Hungry Plants Activate Unavailable Iron Using Associated Bacteria

Naturally, the healthy plants contain bacterias and other-microbes in abundant amounts, the soil being the rich source. This microbial community, called the plant-microbiota, is vital for the optimum growth of a plant and also protects the plants from the attack of pathogenic insects and micro-organisms and their harmful effects. It is believed that during nutrient deficiency the plant root microbiota also improves plant productivity. But till now researchers have found only a few-examples of such positive connections among microbiota’s and plants (plant associated bacteria).

Being the most abundant micro-nutrient in soil and important for the growth of plants and their productivity, iron deficiency often limits the growth of plants because of its available form in the soil which plants cannot absorb.

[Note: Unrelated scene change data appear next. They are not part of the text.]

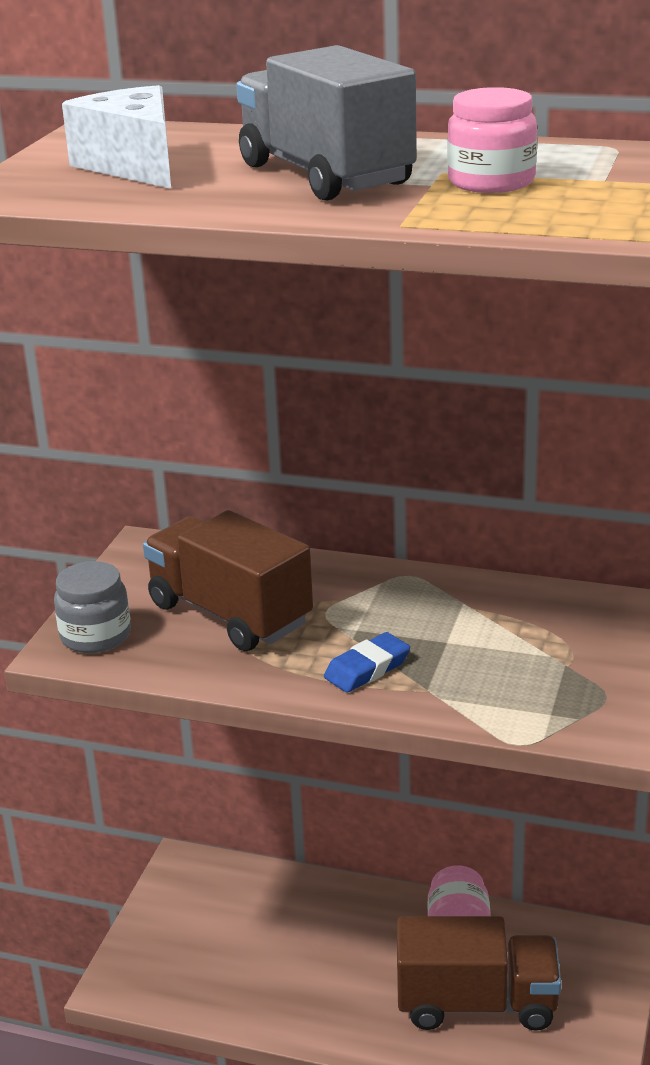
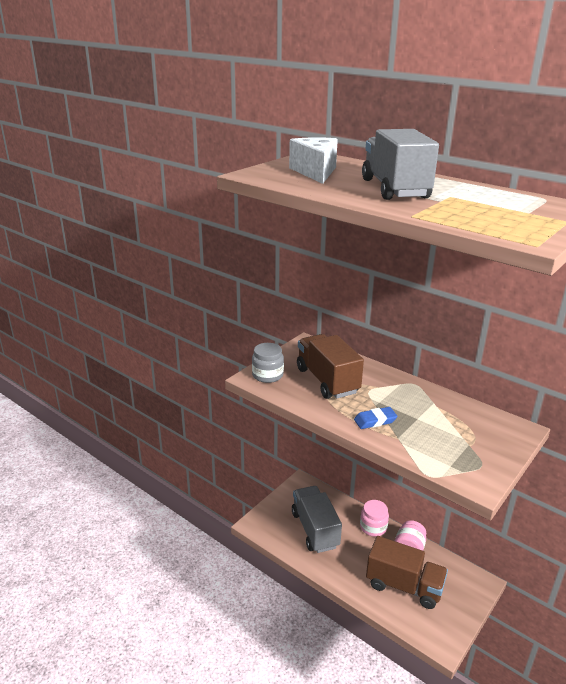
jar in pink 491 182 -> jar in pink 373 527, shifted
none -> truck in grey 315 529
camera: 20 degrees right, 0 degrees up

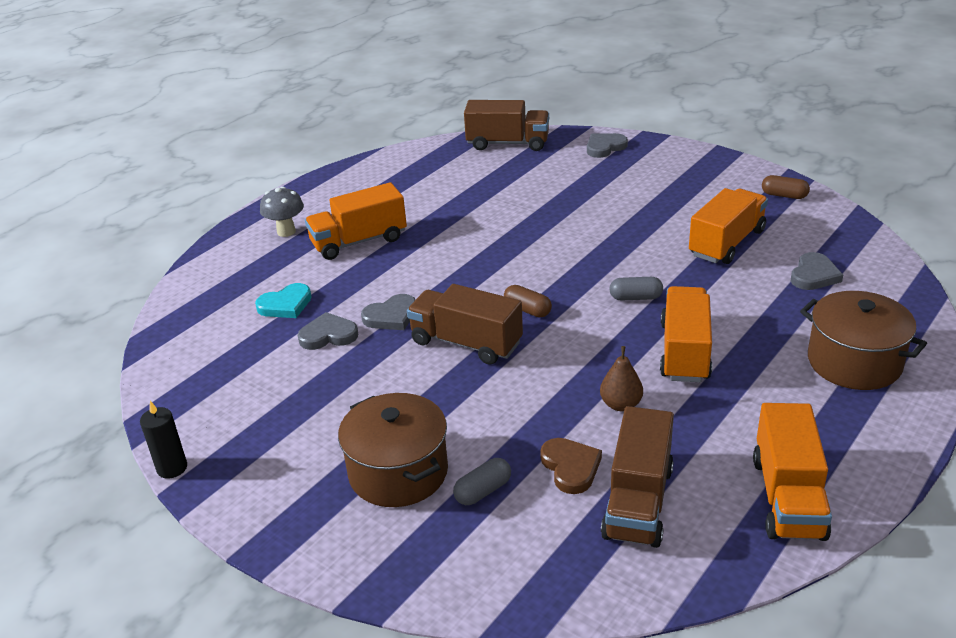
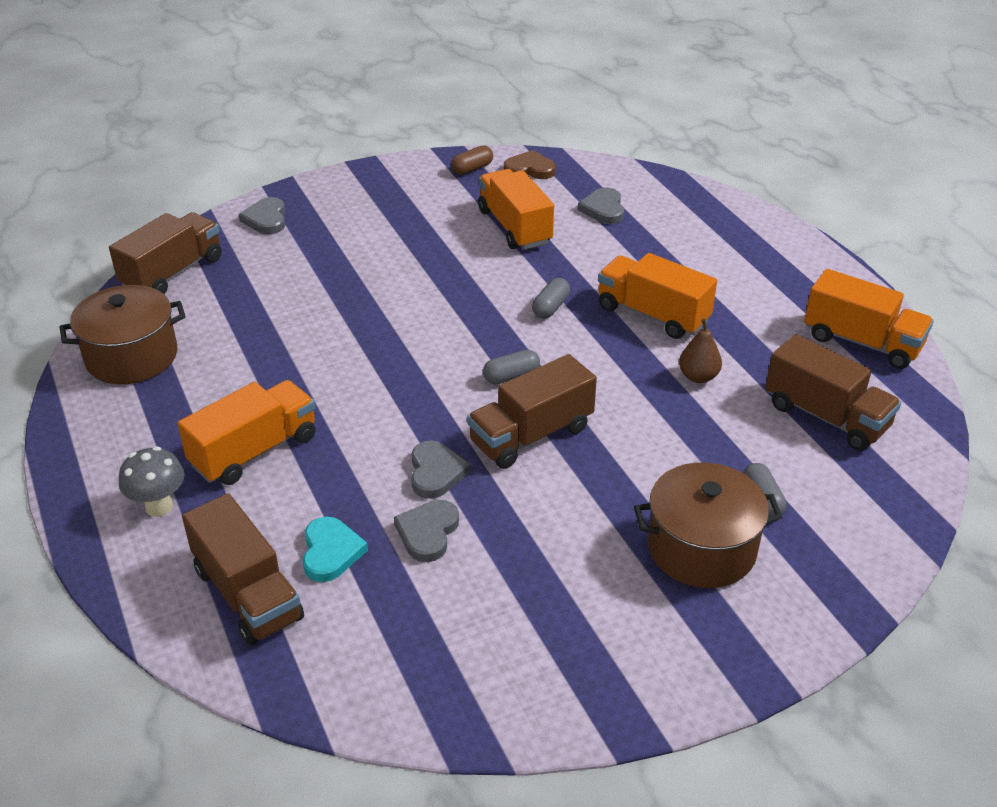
truck in orange 359 241 -> truck in orange 254 451, 135 degrees counterclockwise
heart in grey 814 275 -> heart in grey 603 209, 150 degrees counterclockwise
capsule in brown 527 310 -> capsule in grey 511 376
pot in brown 854 362 -> pot in brown 132 357, shifted
candle in black 172 468 -> none
heart in brown 571 467 -> heart in brown 530 169, shifted
none -> truck in brown 247 594
camera: 65 degrees left, 5 degrees up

In order to achieve adequate yields and fulfill the iron deficiency, it is therefore often necessary to use chemical fertilizers, the overuse of which can be environmentally harmful.

Now, under the direction of Paul Schulze-Lefert, MPIPZ researchers have discovered a new strategy with which plants are tackling this problem. Plants, from roots, secrete special substances that guide plant-associated bacteria to activate soil iron so that the plants can easily absorb it.

When plants are exposed to iron in unavailable-form, to avoid iron deficiency they develop a compensatory hunger response. This response includes wide re-programming of expression of genes to produce and secrete coumarin, an aromatic compound that excretes from plant-roots and can improve iron solubility.

Interestingly, it has recently been revealed that coumarins are a selective-force that affects the composition of plant associated communities of bacteria. Now it turns out that some coumarin act as “S.O.S signal”, which induce the root-microbiota to support the iron supply of plants.

In order to first evaluate the contribution of the root-microbiota to iron limiting plant productivity, the first author, Christopher-Harbor, and his colleague, used a control system with which they could control the iron availability and the existence of root associated bacteria.

In laboratory, using model plants, they performed an experiment, comparing plants completely free of bacteria and plants with an additional bacterial synthetic community (SynCom) that reflects the diversity of root-bacteria detected in nature. Results showed improved productivity of plants as growth on inaccessible iron because of the addition of bacterial SynCom. But plants grown without bacteria showed no improvement.

By growing plants in conjunction with individual strains of bacteria, they were able to detect that this iron-rescuing ability is wide-spread in several bacterial lines of root-microbiota. Later scientists experimented on plants which compromise coumarins secretion, the provided bacterial community did not show any benefit. They were able to show that coumarins secreted by plants are responsible for maintaining the nutritional value of bacteria and at the same time limiting their iron content.